◆ Task:
Please lay out everything below, from the line containing "family: Staphylinidae" down to the line containing "genus: Acroceras", both included, as a two-column CSV with the columns rank and name. Give one row per line, put each field in quotes, and turn any line breaks into spaces.
● ● ●
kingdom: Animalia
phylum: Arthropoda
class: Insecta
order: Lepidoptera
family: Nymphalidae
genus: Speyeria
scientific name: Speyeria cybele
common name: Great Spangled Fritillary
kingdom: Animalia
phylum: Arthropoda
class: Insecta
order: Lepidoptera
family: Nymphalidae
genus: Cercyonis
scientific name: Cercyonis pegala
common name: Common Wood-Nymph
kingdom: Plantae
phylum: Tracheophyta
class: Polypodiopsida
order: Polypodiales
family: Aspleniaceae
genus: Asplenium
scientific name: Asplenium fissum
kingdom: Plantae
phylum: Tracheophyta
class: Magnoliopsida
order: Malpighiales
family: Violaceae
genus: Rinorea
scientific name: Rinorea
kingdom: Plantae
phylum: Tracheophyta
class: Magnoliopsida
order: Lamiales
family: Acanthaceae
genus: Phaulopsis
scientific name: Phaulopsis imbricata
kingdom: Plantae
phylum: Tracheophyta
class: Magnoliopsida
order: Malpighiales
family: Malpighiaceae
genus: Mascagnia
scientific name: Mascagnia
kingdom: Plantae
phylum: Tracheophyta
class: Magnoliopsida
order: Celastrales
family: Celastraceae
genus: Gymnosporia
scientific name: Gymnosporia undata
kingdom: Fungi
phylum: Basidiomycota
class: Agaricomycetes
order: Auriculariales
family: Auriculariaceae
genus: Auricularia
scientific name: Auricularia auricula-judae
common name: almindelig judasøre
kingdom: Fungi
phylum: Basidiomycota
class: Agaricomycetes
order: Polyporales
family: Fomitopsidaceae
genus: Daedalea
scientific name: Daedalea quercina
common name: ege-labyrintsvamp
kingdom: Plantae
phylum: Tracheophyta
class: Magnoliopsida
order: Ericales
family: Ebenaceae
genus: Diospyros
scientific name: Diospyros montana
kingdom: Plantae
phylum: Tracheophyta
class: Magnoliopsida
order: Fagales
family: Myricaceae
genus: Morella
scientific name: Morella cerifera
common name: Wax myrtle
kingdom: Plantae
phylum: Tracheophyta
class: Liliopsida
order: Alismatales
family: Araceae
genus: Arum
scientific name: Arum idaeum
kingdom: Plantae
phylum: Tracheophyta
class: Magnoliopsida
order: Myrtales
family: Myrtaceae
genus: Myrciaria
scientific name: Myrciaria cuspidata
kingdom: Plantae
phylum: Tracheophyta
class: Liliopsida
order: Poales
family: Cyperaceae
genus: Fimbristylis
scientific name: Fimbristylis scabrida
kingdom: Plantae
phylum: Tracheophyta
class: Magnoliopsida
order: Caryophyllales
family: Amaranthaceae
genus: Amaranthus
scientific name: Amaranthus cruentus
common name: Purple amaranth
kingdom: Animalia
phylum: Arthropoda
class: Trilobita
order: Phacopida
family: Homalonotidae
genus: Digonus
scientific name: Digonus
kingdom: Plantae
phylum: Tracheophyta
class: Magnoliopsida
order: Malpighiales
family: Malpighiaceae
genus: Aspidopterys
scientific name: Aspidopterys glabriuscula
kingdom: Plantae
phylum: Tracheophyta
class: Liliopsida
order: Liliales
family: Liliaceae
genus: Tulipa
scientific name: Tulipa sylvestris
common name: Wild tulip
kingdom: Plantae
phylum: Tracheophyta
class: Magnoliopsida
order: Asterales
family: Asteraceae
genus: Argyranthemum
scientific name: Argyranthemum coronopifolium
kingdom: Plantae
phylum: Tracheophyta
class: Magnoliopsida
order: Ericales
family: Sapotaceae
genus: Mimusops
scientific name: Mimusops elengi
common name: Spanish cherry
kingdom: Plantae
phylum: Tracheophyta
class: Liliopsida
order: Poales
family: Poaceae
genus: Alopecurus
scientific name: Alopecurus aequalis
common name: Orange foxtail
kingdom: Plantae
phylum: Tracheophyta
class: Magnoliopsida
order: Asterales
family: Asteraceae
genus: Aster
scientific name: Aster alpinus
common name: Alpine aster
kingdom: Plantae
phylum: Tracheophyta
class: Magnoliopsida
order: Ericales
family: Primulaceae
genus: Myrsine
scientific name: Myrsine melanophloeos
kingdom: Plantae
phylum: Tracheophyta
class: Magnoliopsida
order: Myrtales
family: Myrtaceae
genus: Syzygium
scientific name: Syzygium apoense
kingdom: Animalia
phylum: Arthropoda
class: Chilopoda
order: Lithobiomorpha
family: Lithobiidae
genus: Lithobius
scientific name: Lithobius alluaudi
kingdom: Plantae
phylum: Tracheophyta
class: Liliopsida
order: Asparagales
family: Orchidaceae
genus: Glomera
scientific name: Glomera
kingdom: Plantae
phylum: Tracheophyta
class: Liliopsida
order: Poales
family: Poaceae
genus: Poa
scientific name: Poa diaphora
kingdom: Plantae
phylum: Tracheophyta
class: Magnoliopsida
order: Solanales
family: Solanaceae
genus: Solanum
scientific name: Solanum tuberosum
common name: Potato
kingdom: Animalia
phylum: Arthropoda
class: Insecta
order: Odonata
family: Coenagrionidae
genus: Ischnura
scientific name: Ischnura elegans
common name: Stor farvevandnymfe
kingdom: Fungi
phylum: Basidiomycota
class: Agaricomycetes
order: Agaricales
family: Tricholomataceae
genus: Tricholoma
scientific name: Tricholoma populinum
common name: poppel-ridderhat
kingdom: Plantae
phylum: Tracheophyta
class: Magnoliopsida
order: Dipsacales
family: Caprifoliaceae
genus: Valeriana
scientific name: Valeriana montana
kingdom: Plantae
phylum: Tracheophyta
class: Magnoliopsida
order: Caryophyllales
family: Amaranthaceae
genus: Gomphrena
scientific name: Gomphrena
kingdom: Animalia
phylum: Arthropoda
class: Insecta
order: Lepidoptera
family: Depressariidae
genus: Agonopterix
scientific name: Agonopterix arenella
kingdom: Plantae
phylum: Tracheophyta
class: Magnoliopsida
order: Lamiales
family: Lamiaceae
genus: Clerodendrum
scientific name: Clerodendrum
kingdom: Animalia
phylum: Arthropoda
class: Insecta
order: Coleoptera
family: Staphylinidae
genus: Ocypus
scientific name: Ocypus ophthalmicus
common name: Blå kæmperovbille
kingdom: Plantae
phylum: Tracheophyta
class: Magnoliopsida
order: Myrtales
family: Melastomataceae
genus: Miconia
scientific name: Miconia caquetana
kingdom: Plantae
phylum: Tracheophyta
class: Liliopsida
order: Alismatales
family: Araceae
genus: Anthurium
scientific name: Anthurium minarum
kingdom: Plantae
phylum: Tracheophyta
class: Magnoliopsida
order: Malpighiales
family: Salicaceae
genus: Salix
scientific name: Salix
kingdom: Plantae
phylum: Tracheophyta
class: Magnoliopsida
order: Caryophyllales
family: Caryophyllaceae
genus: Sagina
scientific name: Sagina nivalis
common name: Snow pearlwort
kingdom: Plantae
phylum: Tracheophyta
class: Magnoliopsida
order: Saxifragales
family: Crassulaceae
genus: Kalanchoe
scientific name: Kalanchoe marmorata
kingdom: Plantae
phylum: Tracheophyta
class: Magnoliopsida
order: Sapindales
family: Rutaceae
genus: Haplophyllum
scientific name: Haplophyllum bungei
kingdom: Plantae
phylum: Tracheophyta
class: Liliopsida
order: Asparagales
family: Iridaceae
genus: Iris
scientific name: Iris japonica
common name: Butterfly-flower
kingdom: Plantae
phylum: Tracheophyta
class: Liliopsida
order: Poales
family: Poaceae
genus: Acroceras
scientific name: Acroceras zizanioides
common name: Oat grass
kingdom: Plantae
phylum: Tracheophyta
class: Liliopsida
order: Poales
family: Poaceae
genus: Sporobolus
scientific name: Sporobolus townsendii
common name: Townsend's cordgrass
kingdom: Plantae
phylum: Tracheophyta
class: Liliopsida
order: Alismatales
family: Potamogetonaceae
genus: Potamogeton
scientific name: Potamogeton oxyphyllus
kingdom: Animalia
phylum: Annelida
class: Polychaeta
● ● ●
◆ Written response:
rank,name
"family:","Staphylinidae"
"genus:","Ocypus"
"scientific name:","Ocypus ophthalmicus"
"common name:","Blå kæmperovbille"
"kingdom:","Plantae"
"phylum:","Tracheophyta"
"class:","Magnoliopsida"
"order:","Myrtales"
"family:","Melastomataceae"
"genus:","Miconia"
"scientific name:","Miconia caquetana"
"kingdom:","Plantae"
"phylum:","Tracheophyta"
"class:","Liliopsida"
"order:","Alismatales"
"family:","Araceae"
"genus:","Anthurium"
"scientific name:","Anthurium minarum"
"kingdom:","Plantae"
"phylum:","Tracheophyta"
"class:","Magnoliopsida"
"order:","Malpighiales"
"family:","Salicaceae"
"genus:","Salix"
"scientific name:","Salix"
"kingdom:","Plantae"
"phylum:","Tracheophyta"
"class:","Magnoliopsida"
"order:","Caryophyllales"
"family:","Caryophyllaceae"
"genus:","Sagina"
"scientific name:","Sagina nivalis"
"common name:","Snow pearlwort"
"kingdom:","Plantae"
"phylum:","Tracheophyta"
"class:","Magnoliopsida"
"order:","Saxifragales"
"family:","Crassulaceae"
"genus:","Kalanchoe"
"scientific name:","Kalanchoe marmorata"
"kingdom:","Plantae"
"phylum:","Tracheophyta"
"class:","Magnoliopsida"
"order:","Sapindales"
"family:","Rutaceae"
"genus:","Haplophyllum"
"scientific name:","Haplophyllum bungei"
"kingdom:","Plantae"
"phylum:","Tracheophyta"
"class:","Liliopsida"
"order:","Asparagales"
"family:","Iridaceae"
"genus:","Iris"
"scientific name:","Iris japonica"
"common name:","Butterfly-flower"
"kingdom:","Plantae"
"phylum:","Tracheophyta"
"class:","Liliopsida"
"order:","Poales"
"family:","Poaceae"
"genus:","Acroceras"